Robust Mean Estimation in High Dimensions: An Outlier Fraction Agnostic and Efficient Algorithm

TL;DR

This paper introduces a new robust mean estimation algorithm for high-dimensional data that is resistant to a significant fraction of outliers, does not require prior outlier fraction knowledge, and is computationally efficient.

Contribution

The paper formulates robust mean estimation as an $ ext{l}_p$-norm minimization problem, providing order-optimal solutions and an efficient algorithm that outperforms existing methods.

Findings

The algorithm achieves an outlier breakdown point of approximately 0.3.

It is computationally tractable with near-linear time complexity for $p=1$.

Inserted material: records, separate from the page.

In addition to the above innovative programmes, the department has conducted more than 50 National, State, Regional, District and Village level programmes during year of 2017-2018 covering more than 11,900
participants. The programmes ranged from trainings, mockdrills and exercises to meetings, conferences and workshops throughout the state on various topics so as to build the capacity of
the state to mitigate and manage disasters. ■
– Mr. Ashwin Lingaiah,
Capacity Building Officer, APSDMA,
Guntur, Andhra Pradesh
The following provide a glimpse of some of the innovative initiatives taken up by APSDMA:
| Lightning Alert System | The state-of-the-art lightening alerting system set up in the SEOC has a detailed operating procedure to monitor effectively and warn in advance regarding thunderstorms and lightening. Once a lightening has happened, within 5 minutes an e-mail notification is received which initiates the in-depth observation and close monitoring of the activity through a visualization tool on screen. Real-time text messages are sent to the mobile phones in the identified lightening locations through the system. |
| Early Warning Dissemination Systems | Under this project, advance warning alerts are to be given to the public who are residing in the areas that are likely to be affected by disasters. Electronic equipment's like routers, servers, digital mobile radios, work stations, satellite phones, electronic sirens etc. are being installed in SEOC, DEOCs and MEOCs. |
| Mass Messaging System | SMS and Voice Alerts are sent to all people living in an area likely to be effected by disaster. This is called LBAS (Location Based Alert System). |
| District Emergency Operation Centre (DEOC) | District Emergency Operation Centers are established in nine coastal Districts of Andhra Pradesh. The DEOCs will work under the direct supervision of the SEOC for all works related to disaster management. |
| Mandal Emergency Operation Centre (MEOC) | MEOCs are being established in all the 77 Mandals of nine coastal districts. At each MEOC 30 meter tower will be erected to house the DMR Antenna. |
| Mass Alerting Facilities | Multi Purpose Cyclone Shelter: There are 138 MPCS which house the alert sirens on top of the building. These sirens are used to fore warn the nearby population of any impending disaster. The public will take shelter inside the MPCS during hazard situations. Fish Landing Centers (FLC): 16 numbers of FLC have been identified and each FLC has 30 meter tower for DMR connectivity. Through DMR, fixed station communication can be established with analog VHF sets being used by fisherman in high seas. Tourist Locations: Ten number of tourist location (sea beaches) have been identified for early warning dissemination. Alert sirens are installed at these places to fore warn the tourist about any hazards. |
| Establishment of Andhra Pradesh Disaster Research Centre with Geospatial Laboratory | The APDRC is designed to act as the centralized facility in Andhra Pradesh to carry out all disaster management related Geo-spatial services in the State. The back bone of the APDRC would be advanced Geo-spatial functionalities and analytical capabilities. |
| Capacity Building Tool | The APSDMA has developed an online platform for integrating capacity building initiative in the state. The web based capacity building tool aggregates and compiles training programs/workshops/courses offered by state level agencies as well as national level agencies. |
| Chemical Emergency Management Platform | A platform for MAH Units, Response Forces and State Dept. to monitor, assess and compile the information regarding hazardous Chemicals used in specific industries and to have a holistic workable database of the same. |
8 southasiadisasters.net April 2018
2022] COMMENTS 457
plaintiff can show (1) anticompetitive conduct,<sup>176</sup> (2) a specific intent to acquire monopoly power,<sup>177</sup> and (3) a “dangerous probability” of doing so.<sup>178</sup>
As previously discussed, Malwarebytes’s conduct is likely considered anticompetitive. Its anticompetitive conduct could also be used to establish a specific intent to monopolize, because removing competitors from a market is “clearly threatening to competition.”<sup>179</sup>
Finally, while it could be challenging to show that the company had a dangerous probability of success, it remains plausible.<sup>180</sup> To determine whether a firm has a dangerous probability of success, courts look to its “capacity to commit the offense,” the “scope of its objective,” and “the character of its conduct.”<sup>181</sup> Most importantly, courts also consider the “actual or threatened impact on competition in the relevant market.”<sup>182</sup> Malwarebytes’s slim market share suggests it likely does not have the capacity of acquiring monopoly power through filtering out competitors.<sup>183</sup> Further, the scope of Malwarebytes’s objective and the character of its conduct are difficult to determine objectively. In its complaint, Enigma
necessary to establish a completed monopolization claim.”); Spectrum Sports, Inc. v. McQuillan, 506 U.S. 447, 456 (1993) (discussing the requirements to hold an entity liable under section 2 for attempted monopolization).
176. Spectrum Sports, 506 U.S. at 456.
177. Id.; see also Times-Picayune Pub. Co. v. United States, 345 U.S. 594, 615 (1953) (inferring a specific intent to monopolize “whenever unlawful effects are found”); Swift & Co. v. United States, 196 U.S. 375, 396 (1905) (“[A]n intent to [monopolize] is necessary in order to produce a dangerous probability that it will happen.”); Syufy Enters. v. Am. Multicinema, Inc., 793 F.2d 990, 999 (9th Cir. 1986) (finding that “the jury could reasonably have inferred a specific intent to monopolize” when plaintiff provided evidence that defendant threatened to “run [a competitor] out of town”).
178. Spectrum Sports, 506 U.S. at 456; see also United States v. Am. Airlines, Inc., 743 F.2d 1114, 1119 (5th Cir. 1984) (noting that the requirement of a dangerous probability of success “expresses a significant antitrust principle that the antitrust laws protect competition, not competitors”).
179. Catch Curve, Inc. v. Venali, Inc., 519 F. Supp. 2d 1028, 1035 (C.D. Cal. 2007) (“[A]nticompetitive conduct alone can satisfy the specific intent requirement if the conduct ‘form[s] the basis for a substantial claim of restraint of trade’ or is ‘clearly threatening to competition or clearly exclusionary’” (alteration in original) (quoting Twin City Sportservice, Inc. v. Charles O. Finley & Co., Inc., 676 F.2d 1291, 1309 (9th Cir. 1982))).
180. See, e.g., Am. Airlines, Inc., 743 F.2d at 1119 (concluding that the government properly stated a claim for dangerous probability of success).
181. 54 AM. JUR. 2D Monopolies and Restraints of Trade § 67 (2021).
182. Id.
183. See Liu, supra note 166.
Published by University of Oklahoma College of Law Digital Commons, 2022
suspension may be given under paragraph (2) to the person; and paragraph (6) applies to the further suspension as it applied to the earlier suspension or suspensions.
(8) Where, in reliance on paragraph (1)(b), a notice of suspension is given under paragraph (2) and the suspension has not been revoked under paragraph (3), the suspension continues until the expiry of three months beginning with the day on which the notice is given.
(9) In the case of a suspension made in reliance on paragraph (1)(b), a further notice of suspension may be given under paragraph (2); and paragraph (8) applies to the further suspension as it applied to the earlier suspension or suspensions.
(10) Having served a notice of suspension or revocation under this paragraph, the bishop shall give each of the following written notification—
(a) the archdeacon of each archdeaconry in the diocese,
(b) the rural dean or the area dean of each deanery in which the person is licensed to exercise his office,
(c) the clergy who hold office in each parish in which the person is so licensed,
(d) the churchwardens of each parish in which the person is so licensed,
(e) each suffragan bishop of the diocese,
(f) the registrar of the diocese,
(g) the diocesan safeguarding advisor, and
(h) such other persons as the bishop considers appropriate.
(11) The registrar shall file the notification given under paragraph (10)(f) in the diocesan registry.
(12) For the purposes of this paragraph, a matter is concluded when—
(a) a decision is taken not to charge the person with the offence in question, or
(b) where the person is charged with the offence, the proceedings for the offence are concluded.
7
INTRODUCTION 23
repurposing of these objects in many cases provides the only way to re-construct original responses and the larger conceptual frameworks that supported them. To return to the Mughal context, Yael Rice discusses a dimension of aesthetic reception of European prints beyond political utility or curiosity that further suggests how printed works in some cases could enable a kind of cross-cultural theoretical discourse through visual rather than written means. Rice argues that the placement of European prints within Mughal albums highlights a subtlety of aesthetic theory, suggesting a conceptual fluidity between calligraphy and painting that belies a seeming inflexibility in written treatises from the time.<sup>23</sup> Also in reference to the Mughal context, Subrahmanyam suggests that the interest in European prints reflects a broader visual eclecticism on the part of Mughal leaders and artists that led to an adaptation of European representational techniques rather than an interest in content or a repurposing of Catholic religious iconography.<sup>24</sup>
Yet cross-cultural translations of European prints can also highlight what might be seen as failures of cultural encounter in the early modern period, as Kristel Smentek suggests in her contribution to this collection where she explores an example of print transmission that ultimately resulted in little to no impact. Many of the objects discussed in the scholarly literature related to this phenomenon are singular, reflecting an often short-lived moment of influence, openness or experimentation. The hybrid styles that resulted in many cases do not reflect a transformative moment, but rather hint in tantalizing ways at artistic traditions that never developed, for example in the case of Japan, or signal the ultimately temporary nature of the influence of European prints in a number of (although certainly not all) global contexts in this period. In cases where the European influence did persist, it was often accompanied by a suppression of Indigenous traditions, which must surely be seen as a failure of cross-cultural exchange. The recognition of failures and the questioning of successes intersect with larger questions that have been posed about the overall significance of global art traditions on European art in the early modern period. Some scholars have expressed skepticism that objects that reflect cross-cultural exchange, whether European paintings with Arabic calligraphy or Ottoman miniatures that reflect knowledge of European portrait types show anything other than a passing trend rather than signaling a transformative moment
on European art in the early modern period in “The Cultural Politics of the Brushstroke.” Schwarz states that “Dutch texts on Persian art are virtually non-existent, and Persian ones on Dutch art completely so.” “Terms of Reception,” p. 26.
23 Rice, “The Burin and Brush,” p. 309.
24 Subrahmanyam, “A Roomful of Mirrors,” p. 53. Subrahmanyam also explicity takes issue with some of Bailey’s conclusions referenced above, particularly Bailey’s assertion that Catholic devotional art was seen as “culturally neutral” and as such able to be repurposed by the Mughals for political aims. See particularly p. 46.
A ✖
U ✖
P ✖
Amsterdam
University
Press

Experimental results show superior performance over state-of-the-art methods.

Abstract

The problem of robust mean estimation in high dimensions is studied, in which a certain fraction (less than half) of the datapoints can be arbitrarily corrupted. Motivated by compressive sensing, the robust mean estimation problem is formulated as the minimization of the $\ell_0$-`norm' of an \emph{outlier indicator vector}, under a second moment constraint on the datapoints. The $\ell_0$-`norm' is then relaxed to the $\ell_p$-norm ($0<p\leq 1$) in the objective, and it is shown that the global minima for each of these objectives are order-optimal and have optimal breakdown point for the robust mean estimation problem. Furthermore, a computationally tractable iterative $\ell_p$-minimization and hard thresholding algorithm is proposed that outputs an order-optimal robust estimate of the population mean. The proposed algorithm (with breakdown point $\approx 0.3$) does not require prior knowledge of the fraction of outliers, in contrast with most existing algorithms, and for $p=1$ it has near-linear time complexity. Both synthetic and real data experiments demonstrate that the proposed algorithm outperforms state-of-the-art robust mean estimation methods.